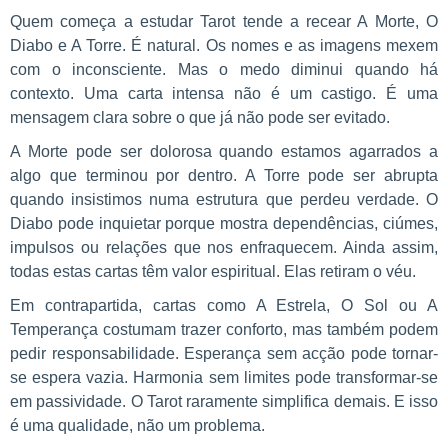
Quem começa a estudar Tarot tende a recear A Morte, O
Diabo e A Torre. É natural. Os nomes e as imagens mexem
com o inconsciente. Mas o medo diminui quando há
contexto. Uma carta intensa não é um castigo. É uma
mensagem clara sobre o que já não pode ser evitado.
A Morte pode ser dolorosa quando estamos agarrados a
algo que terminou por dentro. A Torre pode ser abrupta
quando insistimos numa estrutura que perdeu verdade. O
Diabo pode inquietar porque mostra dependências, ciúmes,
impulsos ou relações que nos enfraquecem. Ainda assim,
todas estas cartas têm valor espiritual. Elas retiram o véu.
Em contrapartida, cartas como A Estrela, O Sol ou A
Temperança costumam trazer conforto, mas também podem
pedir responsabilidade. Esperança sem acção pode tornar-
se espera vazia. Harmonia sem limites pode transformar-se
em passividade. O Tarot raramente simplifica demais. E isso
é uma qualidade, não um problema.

****************************************

=== TASK DETAILS ===
Arrange the lines above as a JSON list of strings, one string per line, with blank lines skipped and the pictures left out.

=== EXERCISE SOLUTION ===
[
  "Quem começa a estudar Tarot tende a recear A Morte, O",
  "Diabo e A Torre. É natural. Os nomes e as imagens mexem",
  "com o inconsciente. Mas o medo diminui quando há",
  "contexto. Uma carta intensa não é um castigo. É uma",
  "mensagem clara sobre o que já não pode ser evitado.",
  "A Morte pode ser dolorosa quando estamos agarrados a",
  "algo que terminou por dentro. A Torre pode ser abrupta",
  "quando insistimos numa estrutura que perdeu verdade. O",
  "Diabo pode inquietar porque mostra dependências, ciúmes,",
  "impulsos ou relações que nos enfraquecem. Ainda assim,",
  "todas estas cartas têm valor espiritual. Elas retiram o véu.",
  "Em contrapartida, cartas como A Estrela, O Sol ou A",
  "Temperança costumam trazer conforto, mas também podem",
  "pedir responsabilidade. Esperança sem acção pode tornar-",
  "se espera vazia. Harmonia sem limites pode transformar-se",
  "em passividade. O Tarot raramente simplifica demais. E isso",
  "é uma qualidade, não um problema."
]